:: Input material ::
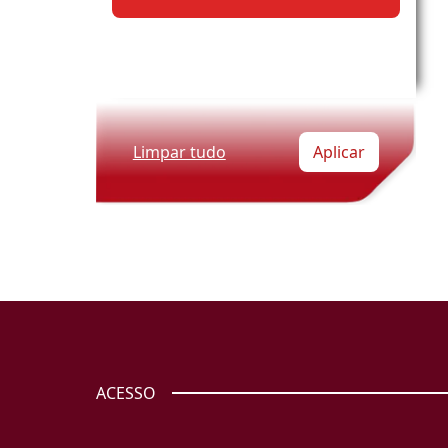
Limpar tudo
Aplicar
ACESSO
* * *
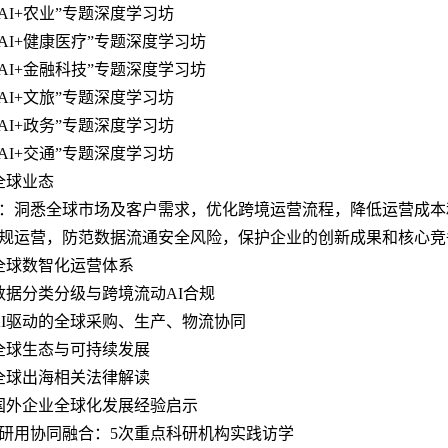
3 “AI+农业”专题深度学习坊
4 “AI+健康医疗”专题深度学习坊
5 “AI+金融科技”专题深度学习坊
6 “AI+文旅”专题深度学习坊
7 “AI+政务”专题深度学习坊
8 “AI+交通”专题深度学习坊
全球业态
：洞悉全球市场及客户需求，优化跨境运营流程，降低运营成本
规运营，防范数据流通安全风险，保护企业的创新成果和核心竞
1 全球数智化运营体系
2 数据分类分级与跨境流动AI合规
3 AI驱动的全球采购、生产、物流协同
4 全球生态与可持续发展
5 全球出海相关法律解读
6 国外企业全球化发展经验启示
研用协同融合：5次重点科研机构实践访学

:: What you should do ::
If a line of the material contains the word "专题深度学习坊", pick it out and copy it.

:: Reply ::
3 “AI+农业”专题深度学习坊
4 “AI+健康医疗”专题深度学习坊
5 “AI+金融科技”专题深度学习坊
6 “AI+文旅”专题深度学习坊
7 “AI+政务”专题深度学习坊
8 “AI+交通”专题深度学习坊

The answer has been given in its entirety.